とはいえ、これはさすがに僕でもどうしようもない。
と、思っていたら、
(――おい、聞こえてるか?)
「!?」
急に〝声〟がした。
驚いてバッと顔を上げてしまった。
ミルカとシーレに驚いた顔をされた。
「ど、どうかしましたか?」
「あ、い、いえ、なんでもありません」
ひとまず誤魔化したが……すぐにまた〝声〟がした。
(ああ、声に出して返事はしなくていいぜ)
と、〝声〟は言った。明らかにニグレドの声だった。
こ、こいつ脳内に直接……!?
(ちゃんと声が聞こえてるなら心の中だけで返事してくれりゃあいい。聞こえてるか?)
(――ファミチ〇ください)
(ふぁみ……なんだって?)
どうやらちゃんとこちらの声は届いたようだ。
僕はそれとなく二人に背を向けた。
(てめぇいまどこだ!? 人を無理矢理放りだしておいて隠れてんじゃねーぞ!?)
(別に隠れてるつもりはねえよ。そもそもオレ様は、今のところお前以外の人間には知覚不能だからな。隠れる必要もねえのさ)
(え? そうなの?)
(ああ。まぁ今はひとまず馬車の屋根に乗ってるが……まぁんなこたぁ今はどうでもいいんだ。それより、そのシーレって女の腕にちょっと触れてみろ)
(え? なんで?)
(いいからいいから。そんで、傷が治るように頭の中で念じてみろ。そうすりゃさらに面白――いや、状況は良い方に転がっていくはずだ)

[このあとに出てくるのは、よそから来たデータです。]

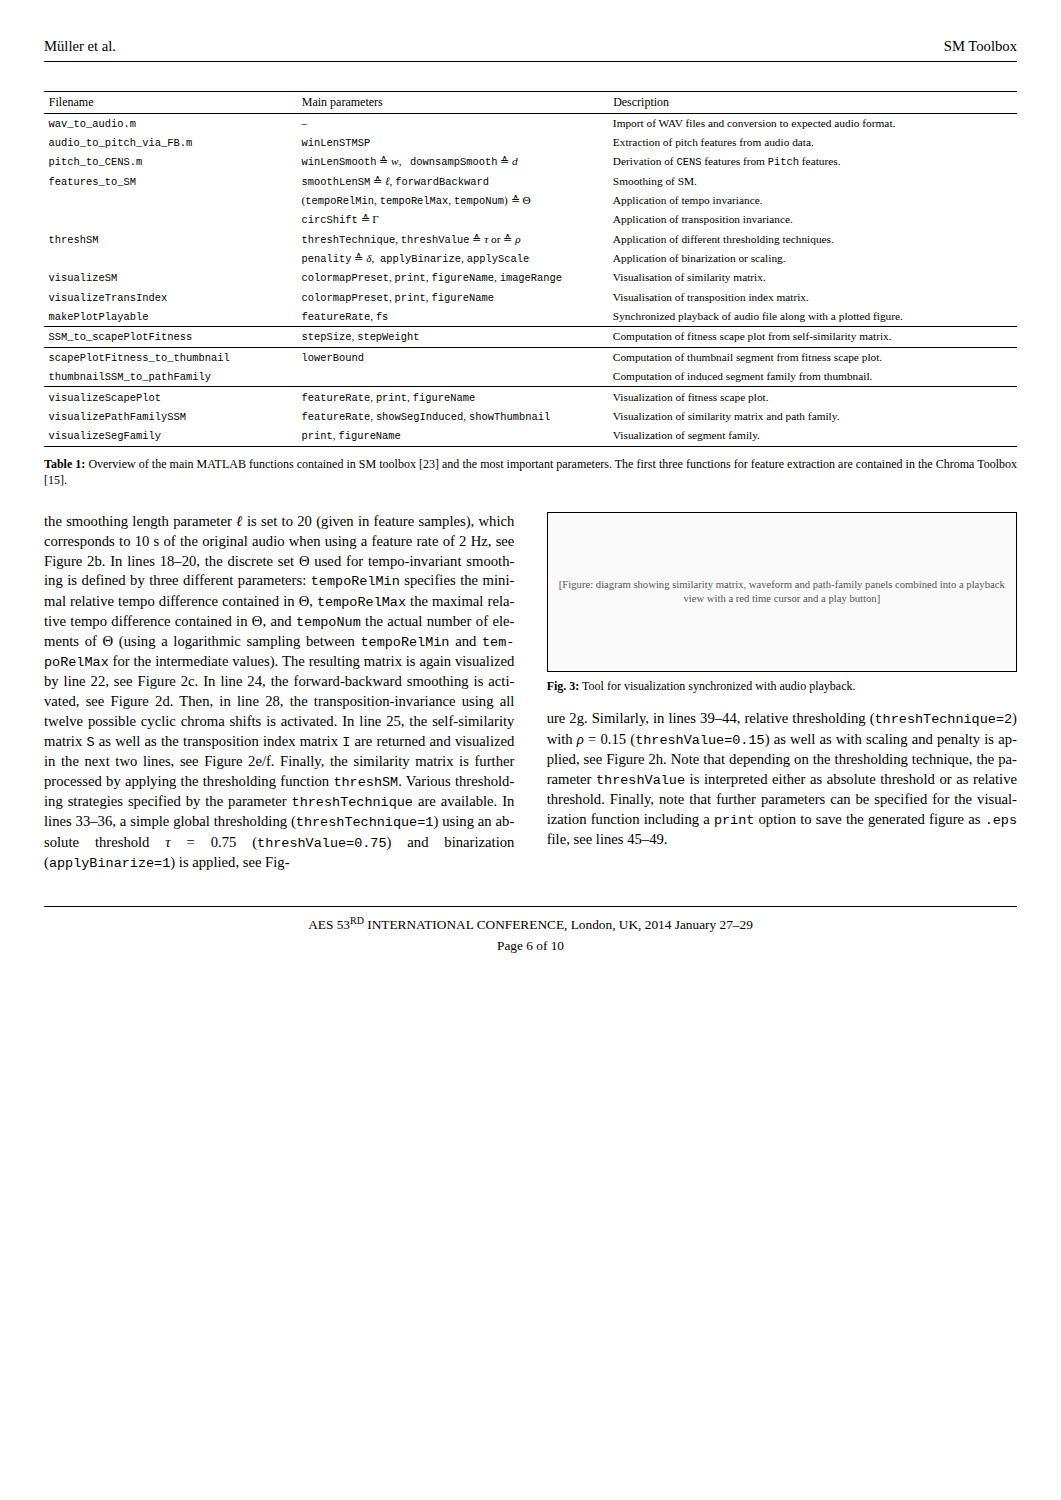Müller et al. SM Toolbox
| Filename | Main parameters | Description |
| --- | --- | --- |
| wav_to_audio.m | – | Import of WAV files and conversion to expected audio format. |
| audio_to_pitch_via_FB.m | winLenSTMSP | Extraction of pitch features from audio data. |
| pitch_to_CENS.m | winLenSmooth ≙ w , downsampSmooth ≙ d | Derivation of CENS features from Pitch features. |
| features_to_SM | smoothLenSM ≙ ℓ , forwardBackward | Smoothing of SM. |
| ( tempoRelMin , tempoRelMax , tempoNum ) ≙ Θ | Application of tempo invariance. |
| circShift ≙ Γ | Application of transposition invariance. |
| threshSM | threshTechnique , threshValue ≙ τ or ≙ ρ | Application of different thresholding techniques. |
| penality ≙ δ , applyBinarize , applyScale | Application of binarization or scaling. |
| visualizeSM | colormapPreset , print , figureName , imageRange | Visualisation of similarity matrix. |
| visualizeTransIndex | colormapPreset , print , figureName | Visualisation of transposition index matrix. |
| makePlotPlayable | featureRate , fs | Synchronized playback of audio file along with a plotted figure. |
| SSM_to_scapePlotFitness | stepSize , stepWeight | Computation of fitness scape plot from self-similarity matrix. |
| scapePlotFitness_to_thumbnail | lowerBound | Computation of thumbnail segment from fitness scape plot. |
| thumbnailSSM_to_pathFamily | | Computation of induced segment family from thumbnail. |
| visualizeScapePlot | featureRate , print , figureName | Visualization of fitness scape plot. |
| visualizePathFamilySSM | featureRate , showSegInduced , showThumbnail | Visualization of similarity matrix and path family. |
| visualizeSegFamily | print , figureName | Visualization of segment family. |
Table 1: Overview of the main MATLAB functions contained in SM toolbox [23] and the most important parameters. The first three functions for feature extraction are contained in the Chroma Toolbox [15].
the smoothing length parameter ℓ is set to 20 (given in feature samples), which corresponds to 10 s of the original audio when using a feature rate of 2 Hz, see Figure 2b. In lines 18–20, the discrete set Θ used for tempo-invariant smoothing is defined by three different parameters: tempoRelMin specifies the minimal relative tempo difference contained in Θ, tempoRelMax the maximal relative tempo difference contained in Θ, and tempoNum the actual number of elements of Θ (using a logarithmic sampling between tempoRelMin and tempoRelMax for the intermediate values). The resulting matrix is again visualized by line 22, see Figure 2c. In line 24, the forward-backward smoothing is activated, see Figure 2d. Then, in line 28, the transposition-invariance using all twelve possible cyclic chroma shifts is activated. In line 25, the self-similarity matrix S as well as the transposition index matrix I are returned and visualized in the next two lines, see Figure 2e/f. Finally, the similarity matrix is further processed by applying the thresholding function threshSM. Various thresholding strategies specified by the parameter threshTechnique are available. In lines 33–36, a simple global thresholding (threshTechnique=1) using an absolute threshold τ = 0.75 (threshValue=0.75) and binarization (applyBinarize=1) is applied, see Fig-
[Figure: diagram showing similarity matrix, waveform and path-family panels combined into a playback view with a red time cursor and a play button]
Fig. 3: Tool for visualization synchronized with audio playback.
ure 2g. Similarly, in lines 39–44, relative thresholding (threshTechnique=2) with ρ = 0.15 (threshValue=0.15) as well as with scaling and penalty is applied, see Figure 2h. Note that depending on the thresholding technique, the parameter threshValue is interpreted either as absolute threshold or as relative threshold. Finally, note that further parameters can be specified for the visualization function including a print option to save the generated figure as .eps file, see lines 45–49.
AES 53RD INTERNATIONAL CONFERENCE, London, UK, 2014 January 27–29
Page 6 of 10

(いま面白くなるって言おうとした???? 言おうとしたよね????)
(では幸運を祈るw)
ぶちっ、と一方的に会話が切られた。
いやお前絶対に僕の幸運とか祈ってねーだろ!?
しかも最後ちょっと笑ってたじゃねーか! なに
あ、あのクソ猫ぉ……猫好きの僕でもさすがに殺意が芽生えてきた。
……だけど、今の言葉はどういう意味だ?
もしかして、あいつからもらった〝力〟ってやつで傷が治せたりするのだろうか?
あいつと契約したことで、いまの僕は魔法が使えるようになっているらしい。自覚はないが、さっきもその魔法のおかげで助かったのだ。
ただ、いきなり魔法が使えるようになったと言われても、何をどうしたらいいのかさっぱり分からない。さっきの魔法だって使おうと思って使ったわけじゃない。なんだか分からないうちに勝手に手からなんか出たのだ。

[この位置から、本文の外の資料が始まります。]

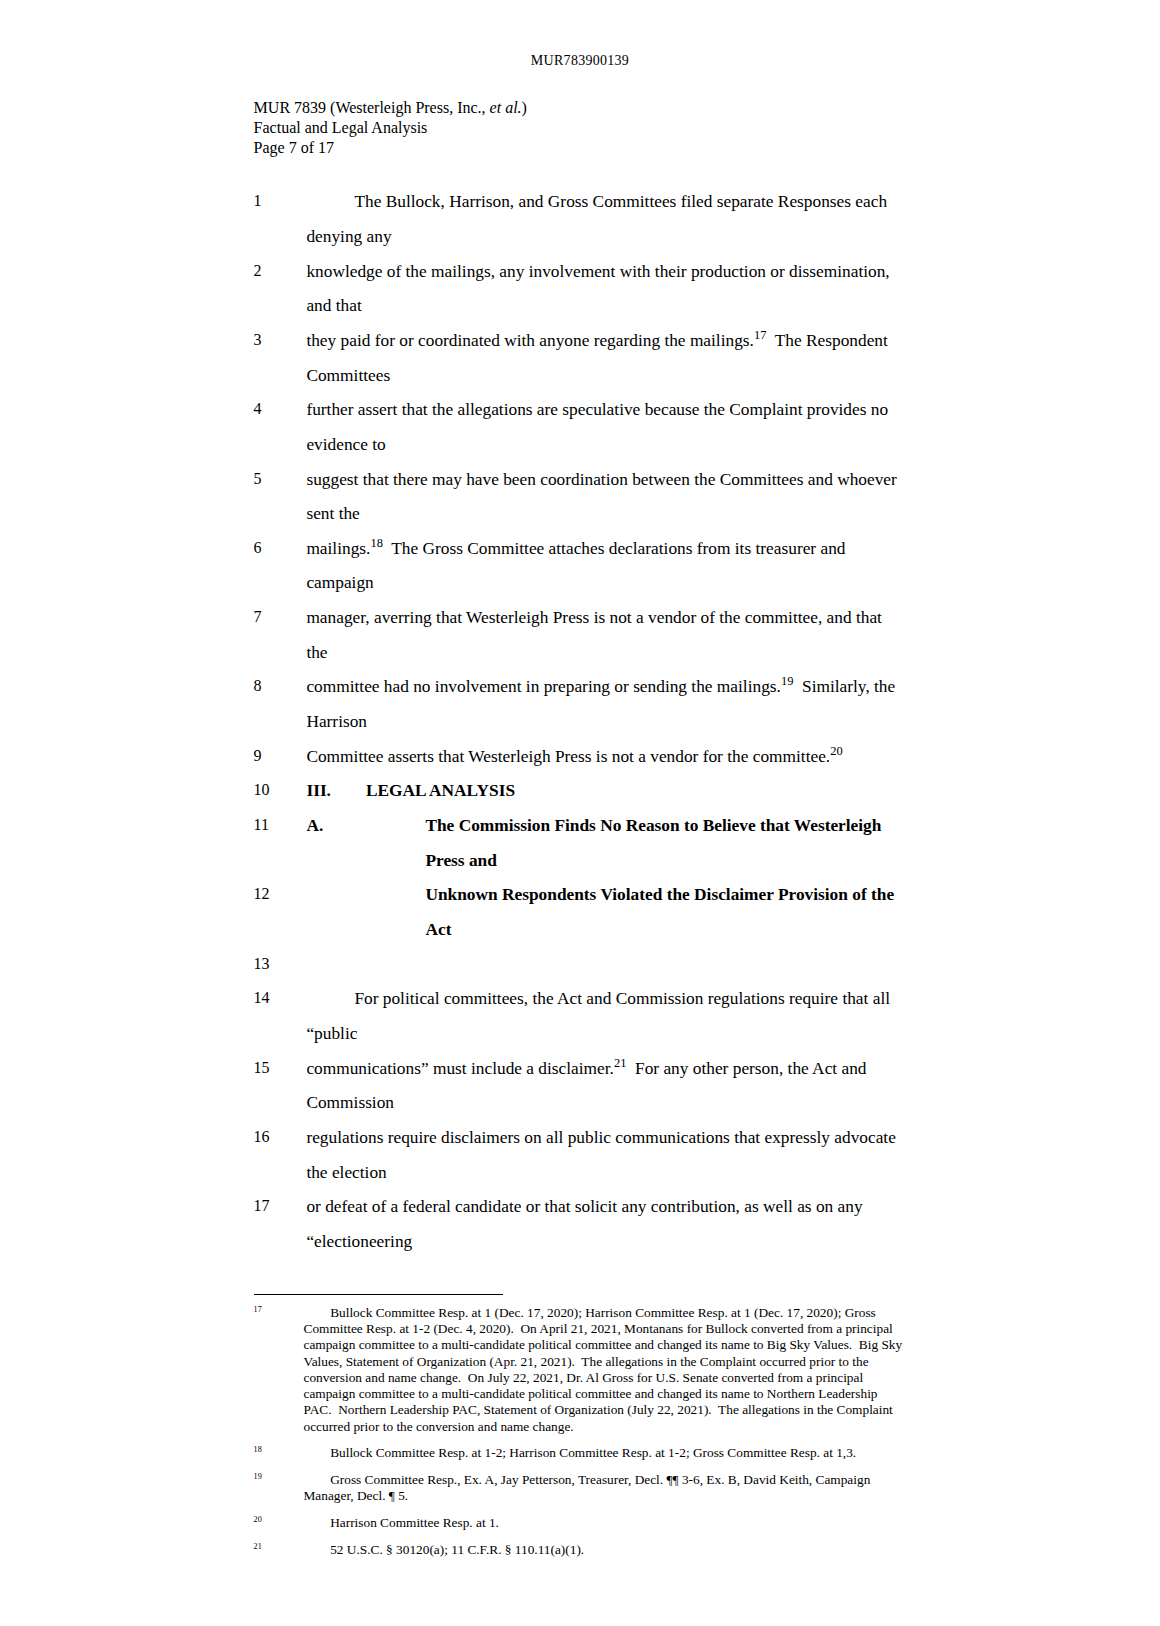MUR783900139
MUR 7839 (Westerleigh Press, Inc., et al.)
Factual and Legal Analysis
Page 7 of 17
1
The Bullock, Harrison, and Gross Committees filed separate Responses each denying any
2
knowledge of the mailings, any involvement with their production or dissemination, and that
3
they paid for or coordinated with anyone regarding the mailings.17 The Respondent Committees
4
further assert that the allegations are speculative because the Complaint provides no evidence to
5
suggest that there may have been coordination between the Committees and whoever sent the
6
mailings.18 The Gross Committee attaches declarations from its treasurer and campaign
7
manager, averring that Westerleigh Press is not a vendor of the committee, and that the
8
committee had no involvement in preparing or sending the mailings.19 Similarly, the Harrison
9
Committee asserts that Westerleigh Press is not a vendor for the committee.20
10
III. LEGAL ANALYSIS
11
A. The Commission Finds No Reason to Believe that Westerleigh Press and
12
Unknown Respondents Violated the Disclaimer Provision of the Act
13
14
For political committees, the Act and Commission regulations require that all “public
15
communications” must include a disclaimer.21 For any other person, the Act and Commission
16
regulations require disclaimers on all public communications that expressly advocate the election
17
or defeat of a federal candidate or that solicit any contribution, as well as on any “electioneering
17
Bullock Committee Resp. at 1 (Dec. 17, 2020); Harrison Committee Resp. at 1 (Dec. 17, 2020); Gross Committee Resp. at 1-2 (Dec. 4, 2020). On April 21, 2021, Montanans for Bullock converted from a principal campaign committee to a multi-candidate political committee and changed its name to Big Sky Values. Big Sky Values, Statement of Organization (Apr. 21, 2021). The allegations in the Complaint occurred prior to the conversion and name change. On July 22, 2021, Dr. Al Gross for U.S. Senate converted from a principal campaign committee to a multi-candidate political committee and changed its name to Northern Leadership PAC. Northern Leadership PAC, Statement of Organization (July 22, 2021). The allegations in the Complaint occurred prior to the conversion and name change.
18
Bullock Committee Resp. at 1-2; Harrison Committee Resp. at 1-2; Gross Committee Resp. at 1,3.
19
Gross Committee Resp., Ex. A, Jay Petterson, Treasurer, Decl. ¶¶ 3-6, Ex. B, David Keith, Campaign Manager, Decl. ¶ 5.
20
Harrison Committee Resp. at 1.
21
52 U.S.C. § 30120(a); 11 C.F.R. § 110.11(a)(1).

「すいませんシーレさん、ちょっと腕に触れてもいいですか?」
「え? 構いませんが……」
「失礼します」
……まぁでも、ちょっと試してみたくはあった。
いや、だって……そりゃねえ? 魔法が使えるって言われたら使いたくなるじゃん?
僕はそっと彼女の腕に触れて、言われたとおり傷が治るように念じてみることにした。
……と言っても、念じるってどう念じればいいのだろう?
ええと……痛いの痛いの、飛んでけー!
みたいな?
なんて、これじゃダメだよね。あはは。
ピカー!
「……え?」
なんか手元が光った。
「な!? き、傷が治った!?」
「すごい、本当だわ!?」
あっという間に傷が完治した。
ミルカとシーレが驚愕していた。
多分、僕も似たような顔をしていたと思う。
……はは、もうなんでもアリじゃねーか、これ。